Sunday, May 11, 2014

What Makes a Great Editor - Part Four

Perhaps to attain some measure of success as a writer, you have to be blessed with a guardian angel. If that's so, I was blessed beyond all counting. My guardian angel was short, bearded, with a twinkle in his eye, a Jeopardy-champ range of knowledge, a genuine belief in writers, the ability to recognize the best in a writer and develop it. His name was Bob Abel.
In 1963, a magazine called The Realist was starting to reshape the definition of American humor. It was an irreverent, unexpected breath of fresh air. Woody Allen wrote for it. So did Kurt Vonnegut and Lenny Bruce. So did Terry Southern, the screenwriter of Dr. Strangelove. So did Avery Corman, author of Kramer vs. Kramer. The Realist was the brainchild of eccentric comic genius Paul Krassner. The masthead read "Paul Krassner, Editor and Ringleader, Bob Abel, Featherbedder." Paul's was the name everyone knew, but it was but it was Bob who held it together, got it out on time, and read unsolicited manuscripts.
Incuding mine. I was a young college professor in the midwest, a graduate of the University of Iowa Writers Workshop, as stuffy as only a young college professor could be, and as full of himself as only a recent Iowa Workshop graduate could be. But I fell in love with The Realist's iconoclasm, and decided I could write for it.
I was valuing myself much too highly. The first piece I submitted to them took on the televised state funeral for General MacArthur -- an attempt, as I saw it, to cash in on the great ratings garnered by the state funeral for President Kennedy. I expounded on this over seven pages of pompous writing. I thought it was wonderful. It was awful.

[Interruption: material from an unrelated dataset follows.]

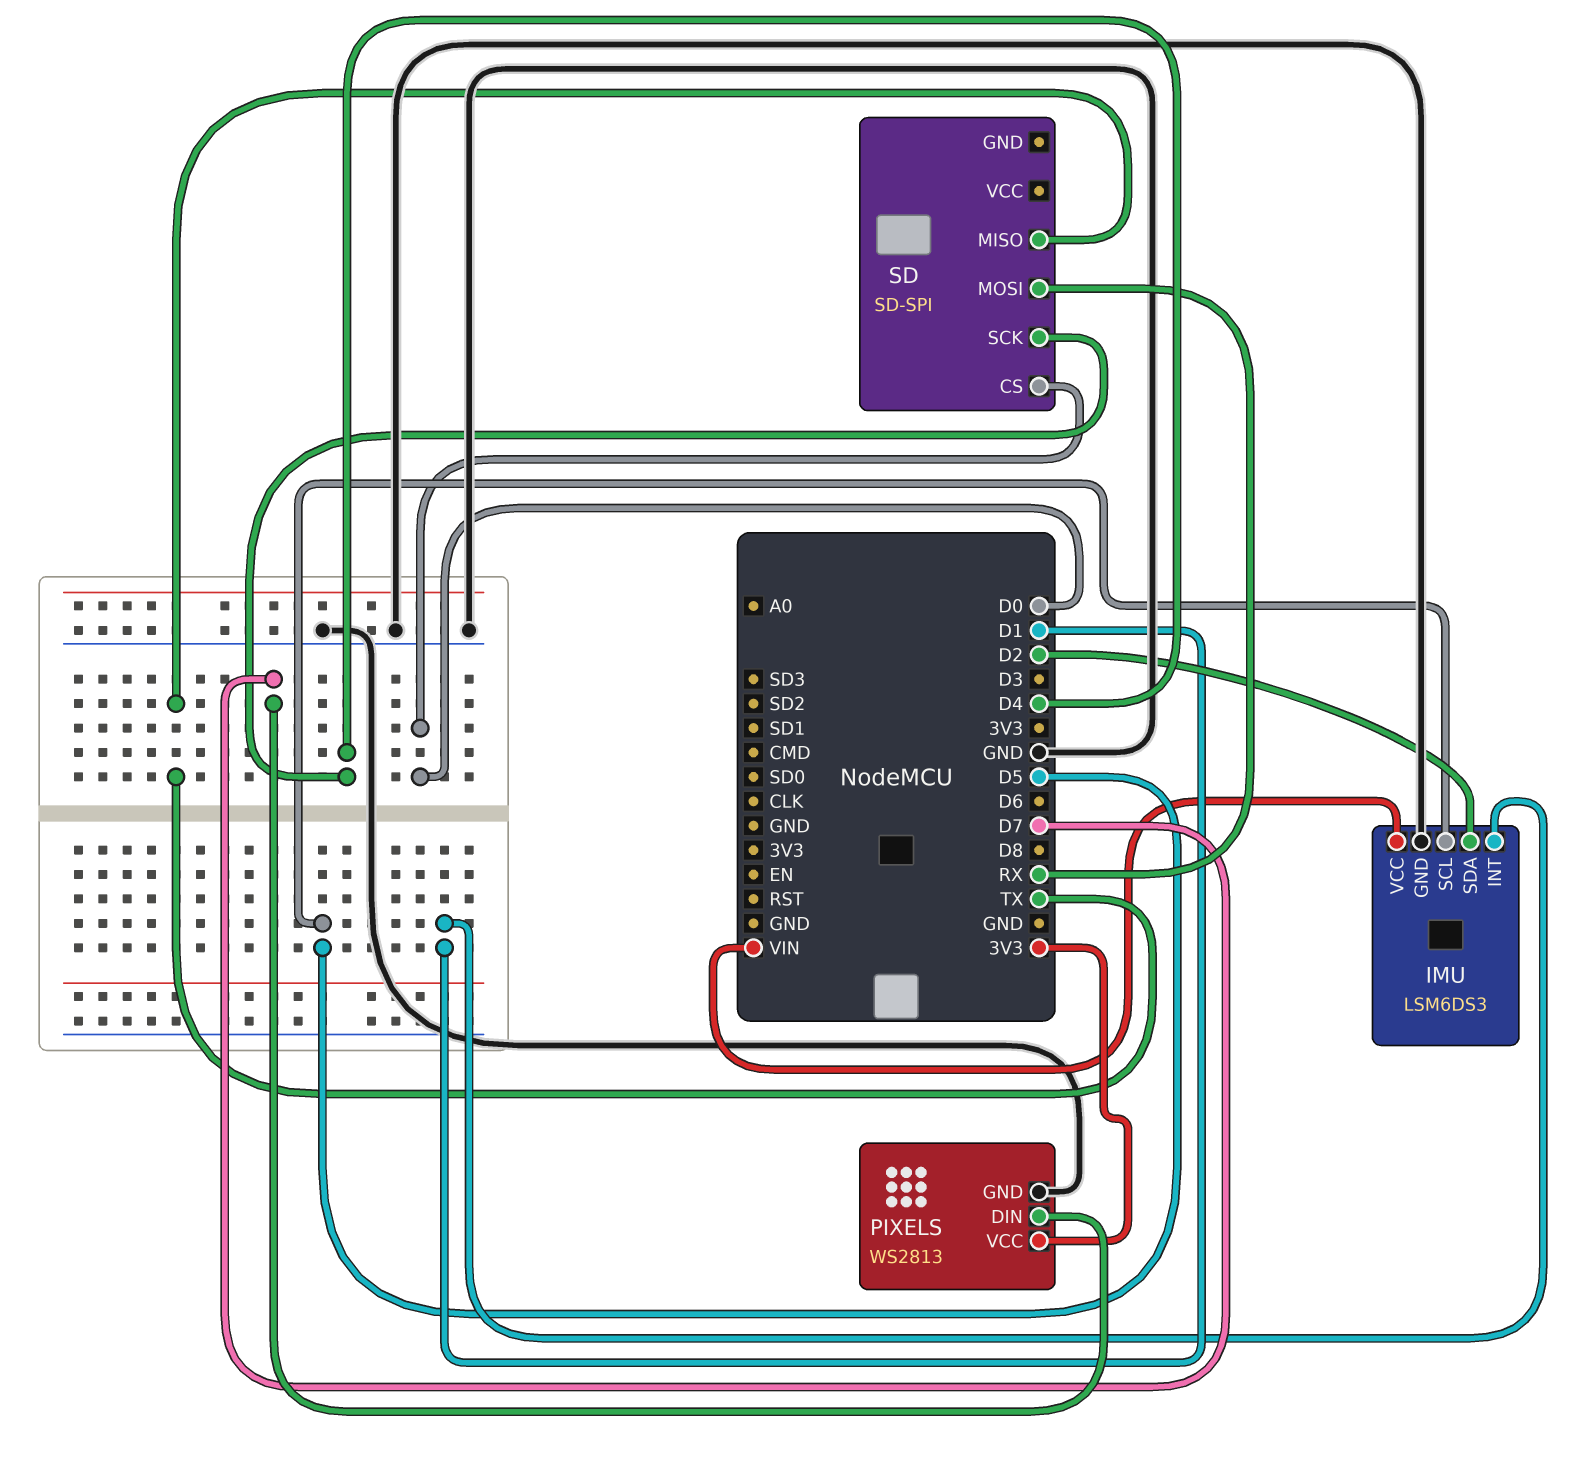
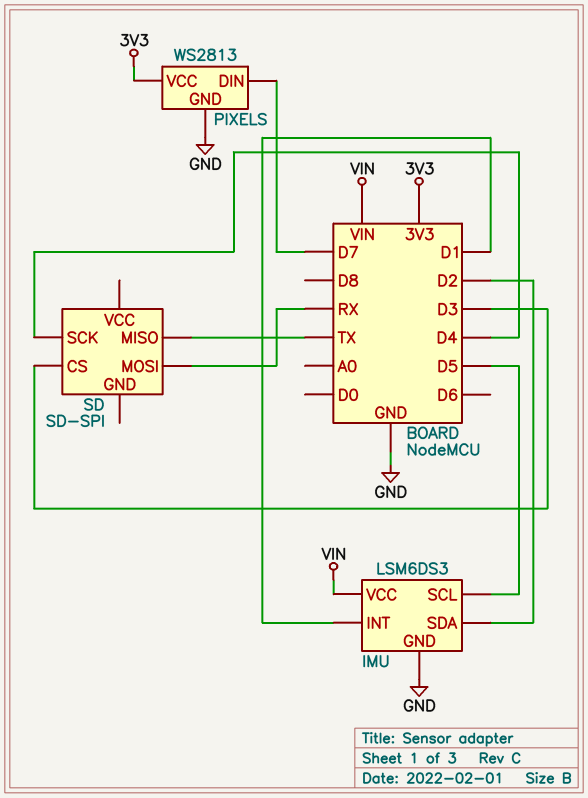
SD pin CS: D0 -> D3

I sent it in to The Realist, expecting kudos and congratulation from Paul Krassner. Instead, and fairly promptly,  got a response from someone named Abel, telling me, in essence, that my manuscript was pompous, stuffy and dull...but that there was a funny idea on page seven that could maybe be developed.
Who reads a stuffy, dull manuscript from an obscure midwestern college professor all the way through, is perceptive enough to find one funny idea buried on the seventh page and generous enough to write the author and encourage him to rewrite and resubmit the piece? How did he know I had it in me to write something less stuffy?
The idea that struck Bob's fancy was a TV game show called "Celebrity Funeral." And he was right. Nothing else in the essay was funny at all; that had a chance to be. I rewrote the piece, resubmitted it, and it began my career-of-sorts as a regular contributor to The Realist. You can find it now online at The Realist Archive Project
That all by itself would qualify someone for guardian angelship. But it was just the beginning of Bob's benevolent influence on my career.